Page MenuHomeSoftware Heritage

Add prometheus metrics for origin save requests
ClosedPublic

Authored by anlambert on Dec 11 2019, 6:05 PM.

Details

Summary

Use a different approach compared to my first take on this in D2419 (based on statsd).

  • rely on prometheus Python client to generate and export some metrics related to origin save requests.
  • add a new /metrics endpoint to the webapp in order for Prometheus to scrape metrics data.

A metric is generated for each of the available save request statuses: accepted, rejected, pending.

Related to T2124

Diff Detail

Repository
rDWAPPS Web applications
Branch
add-save-requests-metrics
Lint
No Linters Available
Unit
No Unit Test Coverage
Build Status
Buildable 9682
Build 14271: Cypress tests for swh-web diffsJenkins
Build 14270: tox-on-jenkinsJenkins
Build 14269: arc lint + arc unit

Event Timeline

vlorentz added a subscriber: vlorentz.

Is this new endpoint rate-limited?

swh/web/common/origin_save.py
536–550

In your other diff, you used counters, with a status tag. Why did you change that?

swh/web/misc/urls.py
51

I think it should be metrics/prometheus/, in case we want to add other kinds of metrics in the future

This revision now requires changes to proceed.Dec 11 2019, 6:17 PM

Is this new endpoint rate-limited?

Nope, only api endpoints are rate limited.

swh/web/common/origin_save.py
536–550

To avoid having too much labels combination and useless metrics. For instance a rejected request will never have a loading task created so the load_task_status label value will always be "not created" here. So I think it is better to have a separate metric for each save request status.

swh/web/misc/urls.py
51

ack

Update according to reviews

swh/web/common/origin_save.py
536–550

Will Prometheus create a time-series for these extra combinations if we never report a value for them, though?

The problem with using different metric names is that, afaik, they can't be aggregated.

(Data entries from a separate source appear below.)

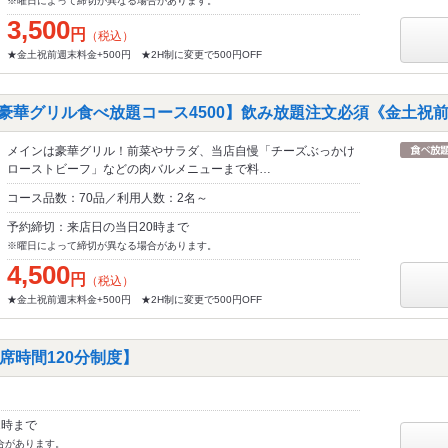
※曜日によって締切が異なる場合があります。
3,500
円
（税込）
★金土祝前週末料金+500円 ★2H制に変更で500円OFF
豪華グリル食べ放題コース4500】飲み放題注文必須《金土祝前+
メインは豪華グリル！前菜やサラダ、当店自慢「チーズぶっかけ
ローストビーフ」などの肉バルメニューまで料…
コース品数：70品／利用人数：2名～
予約締切：来店日の当日20時まで
※曜日によって締切が異なる場合があります。
4,500
円
（税込）
★金土祝前週末料金+500円 ★2H制に変更で500円OFF
席時間120分制度】
2時まで
合があります。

And we probably want to aggregate accepted and rejected requests, to get the total number of handled requests. (and maybe pending requests too, to have the total number of requests received)

swh/web/misc/urls.py
51

I think it's missing a trailing slash now

Is this new endpoint rate-limited?

Nope, only api endpoints are rate limited.

Why?

swh/web/common/origin_save.py
536–550

How about dropping the REJECTED_SAVE_REQUESTS_METRIC and PENDING_SAVE_REQUESTS_METRIC and merge them in the following gauge ?

Gauge(
    name=SAVE_REQUESTS_METRIC,
    documentation='Number of origin save requests',
    labelnames=['status', 'visit_type'],
    registry=SWH_WEB_METRICS_REGISTRY)

I think keeping the metric about accepted save requests is interesting as for instance it could be used to calculate the ratio of successful requests.

swh/web/misc/urls.py
51

right

swh/web/common/origin_save.py
536–550

Can you calculate such a ratio in prometheus between different metrics?

Is this new endpoint rate-limited?

Nope, only api endpoints are rate limited.

Why?

Because there is no interest to rate limit the browse part of the webapp as the user experience will be awful otherwise.

swh/web/common/origin_save.py
536–550

Sure, you can write this query in PromQL:

sum(swh_web_accepted_save_requests{load_task_status="succeed"}) / sum(swh_web_submitted_save_requests)

Because there is no interest to rate limit the browse part of the webapp as the user experience will be awful otherwise.

Not if the rate-limit is high enough.

There is little point in having a rate-limit at all if half the requests aren't rate-limited.

swh/web/common/origin_save.py
536–550

ok

This revision is now accepted and ready to land.Dec 12 2019, 5:06 PM

Rebase and replace swh_web_rejected_save_requests / swh_web_pending_save_requests metrics
by a more generic one swh_web_submitted_save_requests.